T-Mobile claimed on Tuesday that it did not block medical marijuana text message alerts because of the content of the text. Instead, its decision to cease delivery of text came because EZ Texting didn’t follow “best practices” guidelines, company officials would have us believe.
T-Mobile is being sued in a federal court
by EZ Texting, whose clients include WeedMaps.com, for allegedly blocking text alerts to customers seeking the locations of distributors of medical marijuana.
“Though T-Mobile doesn’t typically comment on pending litigation, we believe it is important to clear up some of the confusion generated by EZ Texting’s allegations,” T-Mobile said in a statement, reports Cecelia Kang at The Washington Post
The firm claimed it requires content providers like EZ Texting to follow the Mobile Marketing Association’s U.S. Consumer Best Practices Guidelines for Cross-Carrier Mobile Content Programs, as well as other rules applicable to the mobile content business.

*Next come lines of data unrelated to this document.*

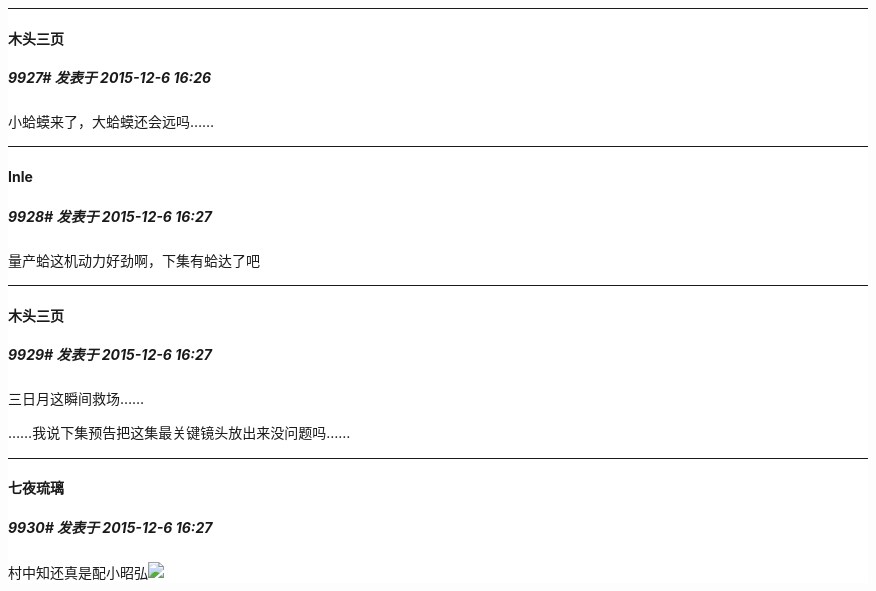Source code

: 




-----

####  木头三页  
##### 9927#       发表于 2015-12-6 16:26




小蛤蟆来了，大蛤蟆还会远吗……







-----

####  Inle  
##### 9928#       发表于 2015-12-6 16:27




量产蛤这机动力好劲啊，下集有蛤达了吧







-----

####  木头三页  
##### 9929#       发表于 2015-12-6 16:27




三日月这瞬间救场……

……我说下集预告把这集最关键镜头放出来没问题吗……







-----

####  七夜琉璃  
##### 9930#       发表于 2015-12-6 16:27




村中知还真是配小昭弘<img src="https://static.saraba1st.com/image/smiley/face/13.gif" referrerpolicy="no-referrer">






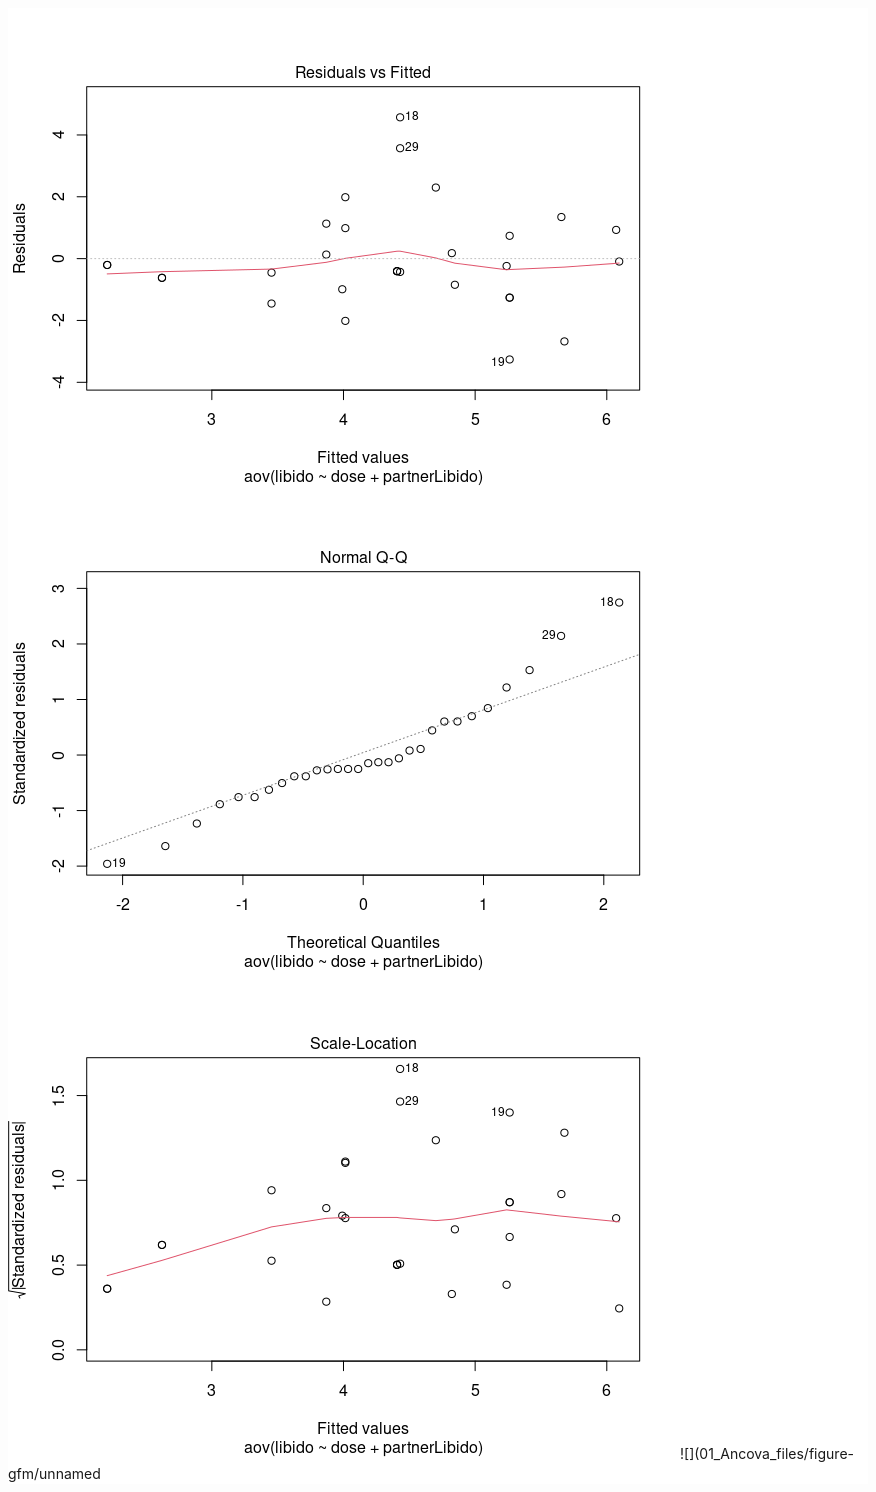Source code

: ![](01_Ancova_files/figure-gfm/unnamed-chunk-16-1.png)![](01_Ancova_files/figure-gfm/unnamed-chunk-16-2.png)![](01_Ancova_files/figure-gfm/unnamed-chunk-16-3.png)![](01_Ancova_files/figure-gfm/unnamed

“When T-Mobile discovered that EZ Texting had not followed this process for WeedMaps — the text messaging service at issue in the lawsuit — we turned off the short code that EZ Texting was using for these services,” T-Mobile said.
“The content of the WeedMaps service simply had nothing to do with T-Mobile’s decision,” the company claimed.
|Photo: EZ Texting
|Shane Neman, EZ Texting: “None of the other carriers are blocking us”
T-Mobile began blocking texts after it discovered that WeedMaps, a company that provides information about medical marijuana dispensaries in California, was using the service, according to EZ Texting.
“None of the other carriers are blocking us,” said Shane Neman, CEO of EZ Texting. “EZ Texting is being irreparably damaged in its business because of the blocking by T-Mobile.”
“EZ Texting has a rigorous screening process to ensure that the businesses and non-profits that use EZ Texting to send text messages are doing so in compliance with all applicable laws and regulations,” Neman said.
EZ Texting said it was informed by aggregator OpenMarket that T-Mobile had found the site to be “objectionable,” and had blocked it.